In contrast, four days per year is spent on updating and the Borough is only ever a maximum of six weeks out of date.
Public consultations form part of the implementation of traffic management schemes. To obtain the address points, Mr Al-Sheibani first specifies the area affected. Then, using AutoCAD Map 3D, he imports the MapInfo TAB file that is created and maintained by the Council’s GIS team.
Once in AutoCAD Map 3D, the addresses can then be exported to an Excel spreadsheet to be filtered and formatted, and then used to generate the mail merge.
The process of obtaining address points is now very speedy — one seventh of what it was. “It takes five minutes to filter, clean and export an address file. A complete mail-merge file, on average containing 500 addresses, is ready within an hour.
“It used to take one person a whole day to access various databases, export packets of information separately and create a different mail-merge file for each packet. Having done all that, the final result was not comprehensive because all the data was based on the electoral roll and excluded business addresses.” The section works on about 20 schemes each year, so this represents a significant efficiency improvement.
According to Mr Al-Sheibani, the combination of OS MasterMap and AutoCAD Map 3D has opened up a fruitful collaboration between the Borough’s specialists in Highways and Traffic and those in GIS. “The two departments have been quite separate. Because we deal with road markings and signage, we have always been CAD oriented while GIS dealt with addresses, trees, street furniture and drains.”

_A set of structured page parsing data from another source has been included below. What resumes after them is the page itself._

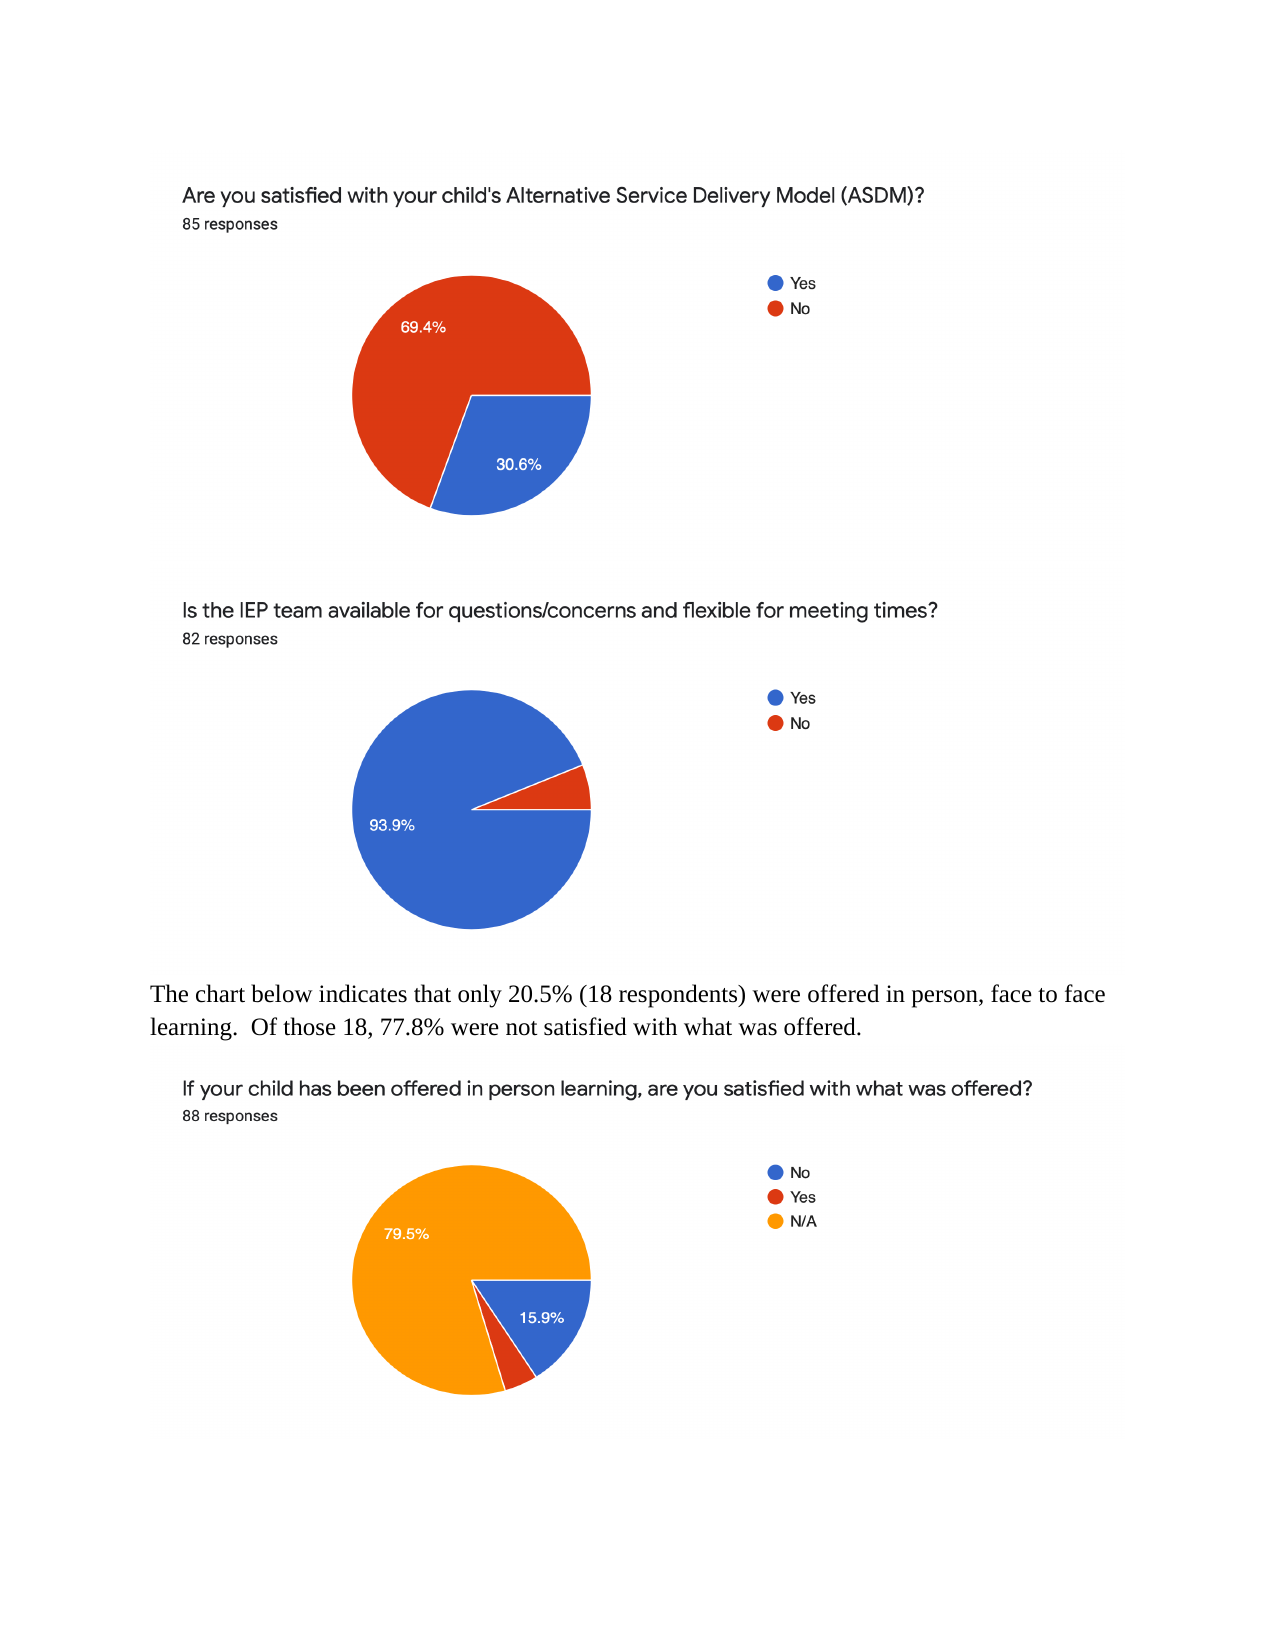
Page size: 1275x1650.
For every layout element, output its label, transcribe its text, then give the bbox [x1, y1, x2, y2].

picture [150, 1044, 1125, 1439]
text The chart below indicates that only 20.5% (18 respondents) were offered in person, face to face learning. Of those 18, 77.8% were not satisfied with what was offered. [150, 975, 1125, 1044]
picture [150, 150, 1125, 561]
picture [150, 564, 1125, 975]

When the Highways and Traffic team previously created a CAD file for road markings in one area, the file would be archived after the scheme was implemented. With schemes continually being revised, it was possible that two or three years after the original implementation there might be three copies in the archive, two being out of date.
This required huge amounts of storage and created the potential for error.
“Now OS MasterMap acts as one single source for reliable geographical data; when the source is amended the CAD file is automatically revised. We always have an updated record of existing marks such as yellow lines, whereas before we often had to go out as a team to take photographs and measurements. This means that we can start new schemes much faster,” says Mr Al-Sheibani.
Return on investment
“The combination of CAD and GIS gives us accurate plans and eliminates duplication, double entry and lengthy processes,” says Mr Al-Sheibani. “This has a clear impact on efficiency, performance and the integrity of consultations.
“Obviously, it has an effect on cost. We avoid the risk of drawing schemes on old maps and printing consultation documents that are out of date, a potential problem for many councils. We regularly save time on preparing address files; and updating our master data is simple.”